> **REQUIREMENT 1**
Check each statement against the Yankees column and answer yes or no, quoting the words of the text that decide it: (a) The Yankees announced the attendance as 25,120. (b) Friday's doubleheader was against the Boston Red Sox. (c) The team is in first place.

A look back at parts of a July 1990 piece that Dave Anderson had in The Times -
Eventually the Yankees announced the attendance as 25,120, but according to American League policy, that total included tickets that were sold but not necessarily used. At the start of Friday’s twilight-night doubleheader with the Minnesota Twins, the spectators were so scattered they hardly outnumbered the pigeons swooping back and forth above the screen behind home plate and into the rafters under the upper deck.
Maybe that’s the proper nickname now for the team that plays in Yankee Stadium: the New York Pigeons.
The team is in last place. The principal owner is holding his breath that he won’t be expelled. The best player is in the trainer’s room with a bad back, and sitting behind the desk in his office the manager is in deep thought.
”I’m trying,” Stump Merrill said, staring at a lineup card, ”to come up with nine guys.”
But on the Pigeons, there aren’t nine guys who can play baseball the way the Yankees once played it. In other years, the Yankees usually sent a delegation to the All-Star Game. But when the American League team is introduced Tuesday night at Wrigley Field, only the starting second baseman will be wearing a gray uniform with ”New York” across the chest.
”I never thought,” Steve Sax said, ”I’d be the only Yankee going to the All-Star Game.”

> **RECORD EXTRACTS**
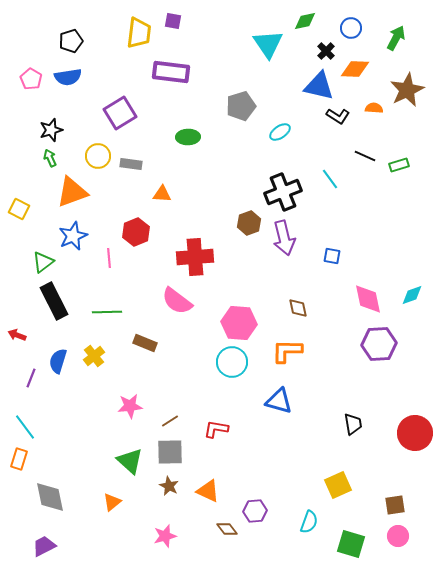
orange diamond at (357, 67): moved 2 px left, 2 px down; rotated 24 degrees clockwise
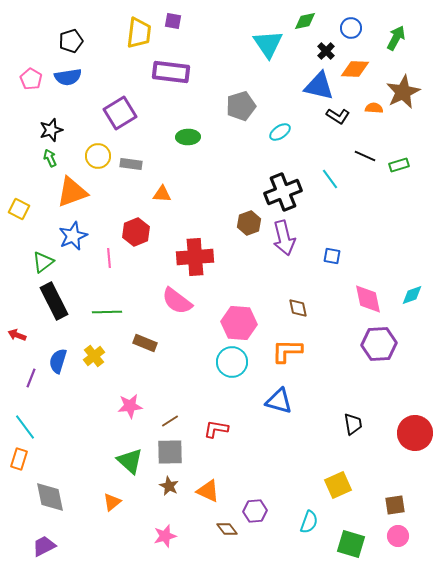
brown star at (407, 90): moved 4 px left, 2 px down
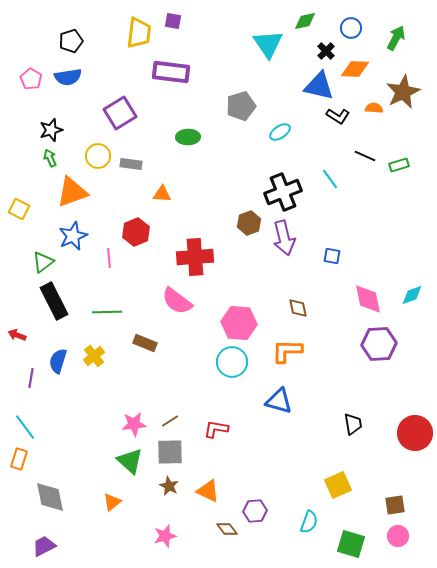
purple line at (31, 378): rotated 12 degrees counterclockwise
pink star at (130, 406): moved 4 px right, 18 px down
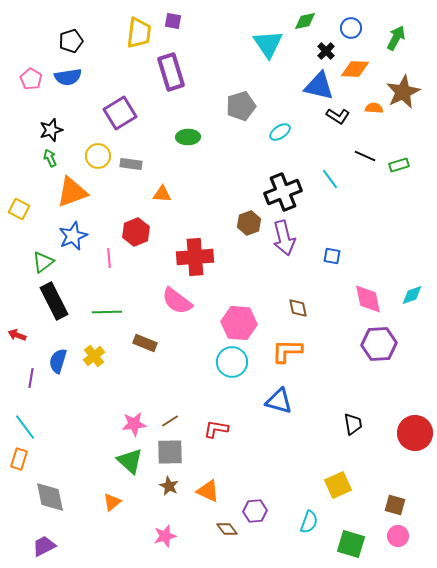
purple rectangle at (171, 72): rotated 66 degrees clockwise
brown square at (395, 505): rotated 25 degrees clockwise
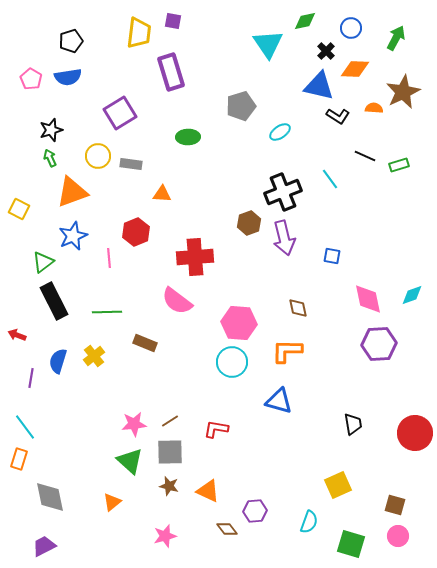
brown star at (169, 486): rotated 12 degrees counterclockwise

> **REQUIREMENT 2**
Turn the entries, from the line with "brown star at (407, 90): moved" through the end of the entries, into a numbered list, and leave out the picture lines.

> **WRITTEN RESPONSE 1**
(a) Yes: "Eventually the Yankees announced the attendance as 25,120"
(b) No: "twilight-night doubleheader with the Minnesota Twins"
(c) No: "The team is in last place."

> **WRITTEN RESPONSE 2**
1. brown star at (407, 90): moved 4 px left, 2 px down
2. purple line at (31, 378): rotated 12 degrees counterclockwise
3. pink star at (130, 406): moved 4 px right, 18 px down
4. purple rectangle at (171, 72): rotated 66 degrees clockwise
5. brown square at (395, 505): rotated 25 degrees clockwise
6. brown star at (169, 486): rotated 12 degrees counterclockwise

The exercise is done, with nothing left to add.